**QUOTED PASSAGE:**
_ _ _ _

JSON: ~20% structural tokens (brackets, colons, commas, quotes)

XML: ~35% structural tokens (angle brackets, slashes, tag names)

            More structural positions means more opportunities for `Z` to drop. More drops means more chances to trigger the cascade. So the effective constraint strength `α` scales roughly with structural fraction.


            The prediction falls out naturally:


            - **YAML** is usually safe for direct constrained decoding. Low structural fraction, high `Z` throughout. DCCD helps marginally.

_ _ _ _

**AVAILABLE DATA:**
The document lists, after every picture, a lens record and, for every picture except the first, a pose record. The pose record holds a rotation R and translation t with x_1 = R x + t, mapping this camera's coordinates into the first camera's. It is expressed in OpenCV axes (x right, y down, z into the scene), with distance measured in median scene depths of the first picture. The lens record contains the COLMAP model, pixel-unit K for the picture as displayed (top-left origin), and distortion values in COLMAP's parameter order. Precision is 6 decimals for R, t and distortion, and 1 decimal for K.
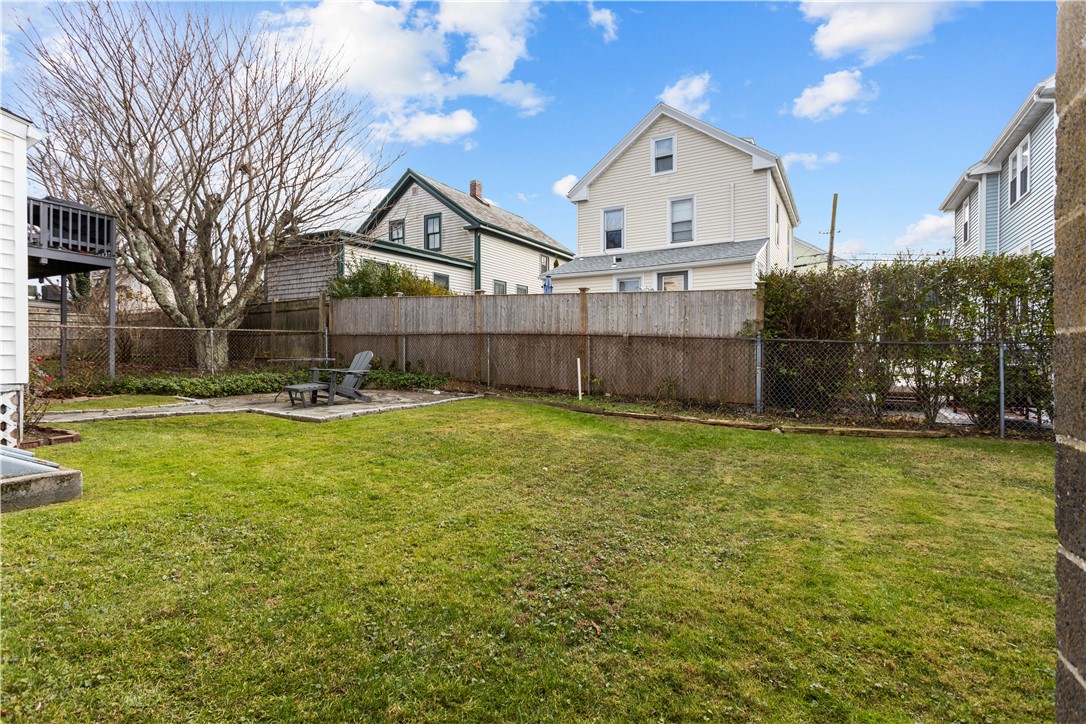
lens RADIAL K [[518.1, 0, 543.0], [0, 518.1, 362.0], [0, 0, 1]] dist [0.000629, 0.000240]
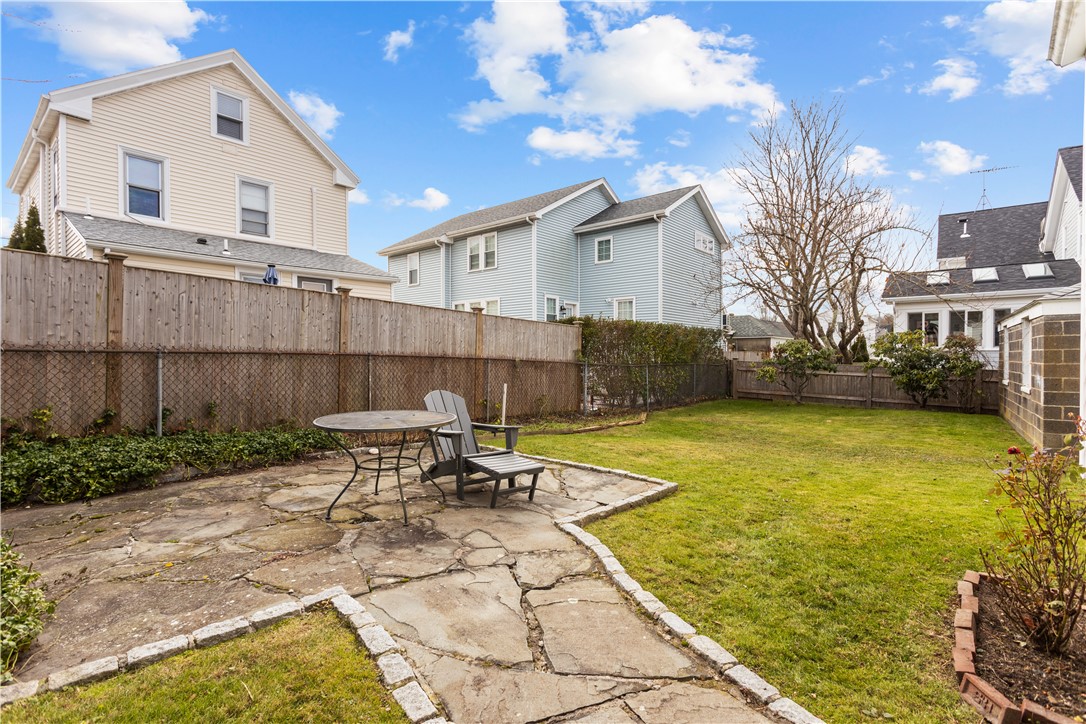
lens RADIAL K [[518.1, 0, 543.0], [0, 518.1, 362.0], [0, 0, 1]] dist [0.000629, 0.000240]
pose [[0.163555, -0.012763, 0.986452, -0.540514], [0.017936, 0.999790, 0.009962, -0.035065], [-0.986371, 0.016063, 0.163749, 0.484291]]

_ _ _ _

**ASSIGNMENT 1:**
Answer these from the passage on structural tokens:
(a) What percentage of structural tokens does it give for XML?
(b) Which format does it call usually safe for direct constrained decoding?
(c) What does it say the effective constraint strength α scales roughly with?
**ASSIGNMENT 2:** In one to three sentences, explain why the passage on structural tokens says the effective constraint strength α scales with structural fraction.

**EXERCISE ANSWER 1:**
(a) About 35%.
(b) YAML.
(c) Structural fraction.

**EXERCISE ANSWER 2:** More structural positions give Z more opportunities to drop. More drops mean more chances to trigger the cascade, so α rises roughly with the structural fraction.